Elm 3DS owns 11 patents that share a common specification and relate to “stacked integrated circuit memory.” The PTAB instituted inter partes review based on 13 petitions filed by Samsung, Micro and SK Hynix. The petitions challenged almost 105 patent claims as obvious based on either the Bertin patent or the Yu article as the primary reference in combination with the Leedy patent. After trial, the PTAB found the claims non-obvious because petitioners had not demonstrated a motivation to combine Bertin or Yu with Leedy, or a reasonable expectation of success in doing so. The petitioners appealed.

The Federal Circuit affirmed the PTAB’s obviousness findings. Beginning with the Bertin-Leedy combination, the petition had proposed depositing a low-stress dielectric material using plasma-enhanced chemical vapor deposition (PECVD), as disclosed in Leedy, instead of growing the dielectric layer, as disclosed in Bertin. Crediting Elm’s expert’s testimony that PECVD was incompatible with Bertin’s integrated circuit, the PTAB had found that a person of ordinary skill in the art would not have been motivated to combine Leedy with Bertin and would not have had a reasonable expectation of success in doing so. The Federal Circuit found that the PTAB’s finding was supported by substantial evidence since the petitioners did not adequately explain how Bertin’s fabrication process would be changed to use Leedy’s dielectric material, and found that the evidence showed that selecting a dielectric and a method of forming that dielectric was more complicated than the petitioners suggested, since dielectrics may have vastly different characteristics based on how they are made.

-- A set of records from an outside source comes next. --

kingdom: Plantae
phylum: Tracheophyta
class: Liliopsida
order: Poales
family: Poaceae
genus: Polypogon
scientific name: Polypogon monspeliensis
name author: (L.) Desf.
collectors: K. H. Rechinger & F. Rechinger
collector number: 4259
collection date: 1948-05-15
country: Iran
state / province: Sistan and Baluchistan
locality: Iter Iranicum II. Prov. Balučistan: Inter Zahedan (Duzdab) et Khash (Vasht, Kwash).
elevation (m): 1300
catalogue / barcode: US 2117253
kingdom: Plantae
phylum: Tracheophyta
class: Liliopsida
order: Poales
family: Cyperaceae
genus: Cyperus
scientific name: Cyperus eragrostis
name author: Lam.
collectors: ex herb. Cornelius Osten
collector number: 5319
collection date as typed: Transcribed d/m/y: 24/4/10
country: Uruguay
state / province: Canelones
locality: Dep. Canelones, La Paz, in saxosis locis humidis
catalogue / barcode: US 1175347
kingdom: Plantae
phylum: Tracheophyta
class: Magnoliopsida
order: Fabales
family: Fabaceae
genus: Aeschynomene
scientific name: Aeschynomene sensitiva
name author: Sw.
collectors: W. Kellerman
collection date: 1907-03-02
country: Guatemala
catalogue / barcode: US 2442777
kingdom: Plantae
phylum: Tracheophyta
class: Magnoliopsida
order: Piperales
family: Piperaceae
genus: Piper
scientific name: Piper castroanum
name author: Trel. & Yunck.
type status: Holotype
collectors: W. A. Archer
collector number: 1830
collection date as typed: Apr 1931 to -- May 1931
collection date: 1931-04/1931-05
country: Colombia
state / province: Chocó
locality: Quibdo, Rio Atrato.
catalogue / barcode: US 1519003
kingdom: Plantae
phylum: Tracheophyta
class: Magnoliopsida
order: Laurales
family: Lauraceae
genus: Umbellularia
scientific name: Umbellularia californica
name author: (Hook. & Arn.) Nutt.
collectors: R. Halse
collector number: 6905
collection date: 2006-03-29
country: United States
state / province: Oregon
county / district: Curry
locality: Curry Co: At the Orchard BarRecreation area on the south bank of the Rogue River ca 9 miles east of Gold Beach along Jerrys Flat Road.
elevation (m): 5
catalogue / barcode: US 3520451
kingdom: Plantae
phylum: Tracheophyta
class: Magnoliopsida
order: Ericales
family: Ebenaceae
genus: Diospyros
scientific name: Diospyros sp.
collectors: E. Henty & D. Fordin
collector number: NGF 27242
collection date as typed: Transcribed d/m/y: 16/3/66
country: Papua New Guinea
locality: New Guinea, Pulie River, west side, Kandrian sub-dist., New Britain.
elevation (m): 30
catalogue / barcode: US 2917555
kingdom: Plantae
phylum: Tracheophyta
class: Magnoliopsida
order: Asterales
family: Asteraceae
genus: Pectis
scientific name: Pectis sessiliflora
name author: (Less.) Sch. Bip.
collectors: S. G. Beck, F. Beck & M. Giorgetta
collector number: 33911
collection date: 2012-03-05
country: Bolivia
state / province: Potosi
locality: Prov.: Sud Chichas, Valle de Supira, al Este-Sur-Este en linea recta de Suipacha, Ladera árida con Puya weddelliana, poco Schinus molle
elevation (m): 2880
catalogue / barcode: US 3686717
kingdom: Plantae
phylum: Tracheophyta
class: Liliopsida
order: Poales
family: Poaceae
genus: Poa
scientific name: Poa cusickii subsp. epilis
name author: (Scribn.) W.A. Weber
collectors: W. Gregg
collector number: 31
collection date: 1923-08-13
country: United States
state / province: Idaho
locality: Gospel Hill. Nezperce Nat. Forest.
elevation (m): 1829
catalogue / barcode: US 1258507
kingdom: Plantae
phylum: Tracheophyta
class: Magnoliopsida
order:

The petitioners also argued that the PTAB improperly required proof that unclaimed elements were combinable. The Federal Circuit found that the PTAB did not require unclaimed elements to be combinable, but instead had stated that integrated-circuit technology is complex and thus looked for specific evidence that a person of ordinary skill in the art would have reasonably expected success in combining Bertin’s fabrication process and Leedy’s dielectric material. The PTAB ultimately determined that the petitioners’ evidence in support combining Bertin and Leedy was insufficient, and the Court found no error in this finding.

Turning to the Yu-Leedy combination, the Federal Circuit noted that the arguments were substantially similar to those of the Bertin-Leedy combination. According to the petition, it would have been obvious to replace Yu’s silicon dioxide and processes for forming it with the dielectric and deposition process taught by Leedy. Elm’s expert testified that Yu identified its dielectric as a “field oxide,” which one of ordinary skill in the art would have understood is a highly pure dielectric grown directly on the silicon substrate at high temperatures using thermal oxidation. He further explained that a person of ordinary skill in the art would not have reasonably expected success using PECVD to deposit Leedy’s dielectric for the same reasons a person of skill in the art would not have used PECVD to deposit Leedy’s dielectric on the integrated circuit disclosed in Bertin. Accordingly, the Court found that the PTAB’s non-obviousness finding was supported by substantial evidence.